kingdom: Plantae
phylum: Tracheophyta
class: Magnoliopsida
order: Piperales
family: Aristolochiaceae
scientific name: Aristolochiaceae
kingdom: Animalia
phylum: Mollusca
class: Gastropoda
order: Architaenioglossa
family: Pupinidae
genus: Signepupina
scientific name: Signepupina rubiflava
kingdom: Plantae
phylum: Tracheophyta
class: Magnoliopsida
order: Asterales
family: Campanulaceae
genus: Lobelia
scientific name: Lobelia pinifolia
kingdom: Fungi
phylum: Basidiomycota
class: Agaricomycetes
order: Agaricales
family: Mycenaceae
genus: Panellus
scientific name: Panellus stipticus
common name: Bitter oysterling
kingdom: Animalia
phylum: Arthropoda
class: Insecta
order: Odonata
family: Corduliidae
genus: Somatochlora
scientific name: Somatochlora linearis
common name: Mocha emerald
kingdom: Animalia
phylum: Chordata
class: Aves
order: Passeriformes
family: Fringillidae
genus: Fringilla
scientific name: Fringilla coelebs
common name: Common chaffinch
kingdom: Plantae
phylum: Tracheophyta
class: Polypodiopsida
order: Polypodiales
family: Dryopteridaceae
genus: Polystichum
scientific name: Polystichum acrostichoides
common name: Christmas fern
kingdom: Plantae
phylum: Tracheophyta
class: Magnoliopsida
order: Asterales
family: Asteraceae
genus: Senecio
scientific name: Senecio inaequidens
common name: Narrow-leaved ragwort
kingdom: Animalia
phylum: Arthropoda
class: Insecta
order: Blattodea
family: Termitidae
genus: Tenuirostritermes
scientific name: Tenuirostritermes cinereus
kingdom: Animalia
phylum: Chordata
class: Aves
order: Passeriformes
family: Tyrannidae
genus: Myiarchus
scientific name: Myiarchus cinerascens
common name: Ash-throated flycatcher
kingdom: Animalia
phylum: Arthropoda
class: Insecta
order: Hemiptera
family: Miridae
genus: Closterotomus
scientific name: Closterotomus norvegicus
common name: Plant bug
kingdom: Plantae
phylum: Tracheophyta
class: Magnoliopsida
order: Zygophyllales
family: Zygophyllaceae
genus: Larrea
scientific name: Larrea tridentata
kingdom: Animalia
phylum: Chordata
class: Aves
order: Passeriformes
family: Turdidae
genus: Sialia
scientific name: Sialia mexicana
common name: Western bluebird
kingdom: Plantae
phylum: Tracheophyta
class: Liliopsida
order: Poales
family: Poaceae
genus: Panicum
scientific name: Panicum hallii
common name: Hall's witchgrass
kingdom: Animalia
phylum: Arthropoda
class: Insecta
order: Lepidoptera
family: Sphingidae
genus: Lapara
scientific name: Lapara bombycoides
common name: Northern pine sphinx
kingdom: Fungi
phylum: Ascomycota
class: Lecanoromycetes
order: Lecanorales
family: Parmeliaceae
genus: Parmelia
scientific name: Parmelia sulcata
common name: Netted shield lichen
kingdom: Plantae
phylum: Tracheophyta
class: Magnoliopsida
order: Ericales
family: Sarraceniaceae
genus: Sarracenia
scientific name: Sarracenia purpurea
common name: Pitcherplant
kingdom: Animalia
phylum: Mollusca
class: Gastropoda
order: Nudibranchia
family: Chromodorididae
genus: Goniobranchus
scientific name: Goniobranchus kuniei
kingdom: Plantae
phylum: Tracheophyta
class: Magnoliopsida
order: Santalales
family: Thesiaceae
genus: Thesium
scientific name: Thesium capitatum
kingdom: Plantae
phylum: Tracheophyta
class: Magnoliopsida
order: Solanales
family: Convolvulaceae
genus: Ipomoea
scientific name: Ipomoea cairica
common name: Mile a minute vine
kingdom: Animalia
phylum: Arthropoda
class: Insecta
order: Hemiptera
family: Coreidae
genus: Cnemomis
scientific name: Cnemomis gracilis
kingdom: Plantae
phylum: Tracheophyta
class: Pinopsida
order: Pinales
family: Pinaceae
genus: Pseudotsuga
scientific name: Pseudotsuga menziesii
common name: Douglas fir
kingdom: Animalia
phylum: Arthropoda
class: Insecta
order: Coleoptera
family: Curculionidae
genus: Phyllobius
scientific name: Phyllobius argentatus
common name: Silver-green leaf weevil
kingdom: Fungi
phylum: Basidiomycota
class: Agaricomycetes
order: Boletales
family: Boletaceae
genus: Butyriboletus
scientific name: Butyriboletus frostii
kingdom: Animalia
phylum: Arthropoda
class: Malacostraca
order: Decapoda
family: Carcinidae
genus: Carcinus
##########
**GOAL:** Set down every line of the records above again, word for word and in the same order.

**CORRECT ANSWER:**
kingdom: Plantae
phylum: Tracheophyta
class: Magnoliopsida
order: Piperales
family: Aristolochiaceae
scientific name: Aristolochiaceae
kingdom: Animalia
phylum: Mollusca
class: Gastropoda
order: Architaenioglossa
family: Pupinidae
genus: Signepupina
scientific name: Signepupina rubiflava
kingdom: Plantae
phylum: Tracheophyta
class: Magnoliopsida
order: Asterales
family: Campanulaceae
genus: Lobelia
scientific name: Lobelia pinifolia
kingdom: Fungi
phylum: Basidiomycota
class: Agaricomycetes
order: Agaricales
family: Mycenaceae
genus: Panellus
scientific name: Panellus stipticus
common name: Bitter oysterling
kingdom: Animalia
phylum: Arthropoda
class: Insecta
order: Odonata
family: Corduliidae
genus: Somatochlora
scientific name: Somatochlora linearis
common name: Mocha emerald
kingdom: Animalia
phylum: Chordata
class: Aves
order: Passeriformes
family: Fringillidae
genus: Fringilla
scientific name: Fringilla coelebs
common name: Common chaffinch
kingdom: Plantae
phylum: Tracheophyta
class: Polypodiopsida
order: Polypodiales
family: Dryopteridaceae
genus: Polystichum
scientific name: Polystichum acrostichoides
common name: Christmas fern
kingdom: Plantae
phylum: Tracheophyta
class: Magnoliopsida
order: Asterales
family: Asteraceae
genus: Senecio
scientific name: Senecio inaequidens
common name: Narrow-leaved ragwort
kingdom: Animalia
phylum: Arthropoda
class: Insecta
order: Blattodea
family: Termitidae
genus: Tenuirostritermes
scientific name: Tenuirostritermes cinereus
kingdom: Animalia
phylum: Chordata
class: Aves
order: Passeriformes
family: Tyrannidae
genus: Myiarchus
scientific name: Myiarchus cinerascens
common name: Ash-throated flycatcher
kingdom: Animalia
phylum: Arthropoda
class: Insecta
order: Hemiptera
family: Miridae
genus: Closterotomus
scientific name: Closterotomus norvegicus
common name: Plant bug
kingdom: Plantae
phylum: Tracheophyta
class: Magnoliopsida
order: Zygophyllales
family: Zygophyllaceae
genus: Larrea
scientific name: Larrea tridentata
kingdom: Animalia
phylum: Chordata
class: Aves
order: Passeriformes
family: Turdidae
genus: Sialia
scientific name: Sialia mexicana
common name: Western bluebird
kingdom: Plantae
phylum: Tracheophyta
class: Liliopsida
order: Poales
family: Poaceae
genus: Panicum
scientific name: Panicum hallii
common name: Hall's witchgrass
kingdom: Animalia
phylum: Arthropoda
class: Insecta
order: Lepidoptera
family: Sphingidae
genus: Lapara
scientific name: Lapara bombycoides
common name: Northern pine sphinx
kingdom: Fungi
phylum: Ascomycota
class: Lecanoromycetes
order: Lecanorales
family: Parmeliaceae
genus: Parmelia
scientific name: Parmelia sulcata
common name: Netted shield lichen
kingdom: Plantae
phylum: Tracheophyta
class: Magnoliopsida
order: Ericales
family: Sarraceniaceae
genus: Sarracenia
scientific name: Sarracenia purpurea
common name: Pitcherplant
kingdom: Animalia
phylum: Mollusca
class: Gastropoda
order: Nudibranchia
family: Chromodorididae
genus: Goniobranchus
scientific name: Goniobranchus kuniei
kingdom: Plantae
phylum: Tracheophyta
class: Magnoliopsida
order: Santalales
family: Thesiaceae
genus: Thesium
scientific name: Thesium capitatum
kingdom: Plantae
phylum: Tracheophyta
class: Magnoliopsida
order: Solanales
family: Convolvulaceae
genus: Ipomoea
scientific name: Ipomoea cairica
common name: Mile a minute vine
kingdom: Animalia
phylum: Arthropoda
class: Insecta
order: Hemiptera
family: Coreidae
genus: Cnemomis
scientific name: Cnemomis gracilis
kingdom: Plantae
phylum: Tracheophyta
class: Pinopsida
order: Pinales
family: Pinaceae
genus: Pseudotsuga
scientific name: Pseudotsuga menziesii
common name: Douglas fir
kingdom: Animalia
phylum: Arthropoda
class: Insecta
order: Coleoptera
family: Curculionidae
genus: Phyllobius
scientific name: Phyllobius argentatus
common name: Silver-green leaf weevil
kingdom: Fungi
phylum: Basidiomycota
class: Agaricomycetes
order: Boletales
family: Boletaceae
genus: Butyriboletus
scientific name: Butyriboletus frostii
kingdom: Animalia
phylum: Arthropoda
class: Malacostraca
order: Decapoda
family: Carcinidae
genus: Carcinus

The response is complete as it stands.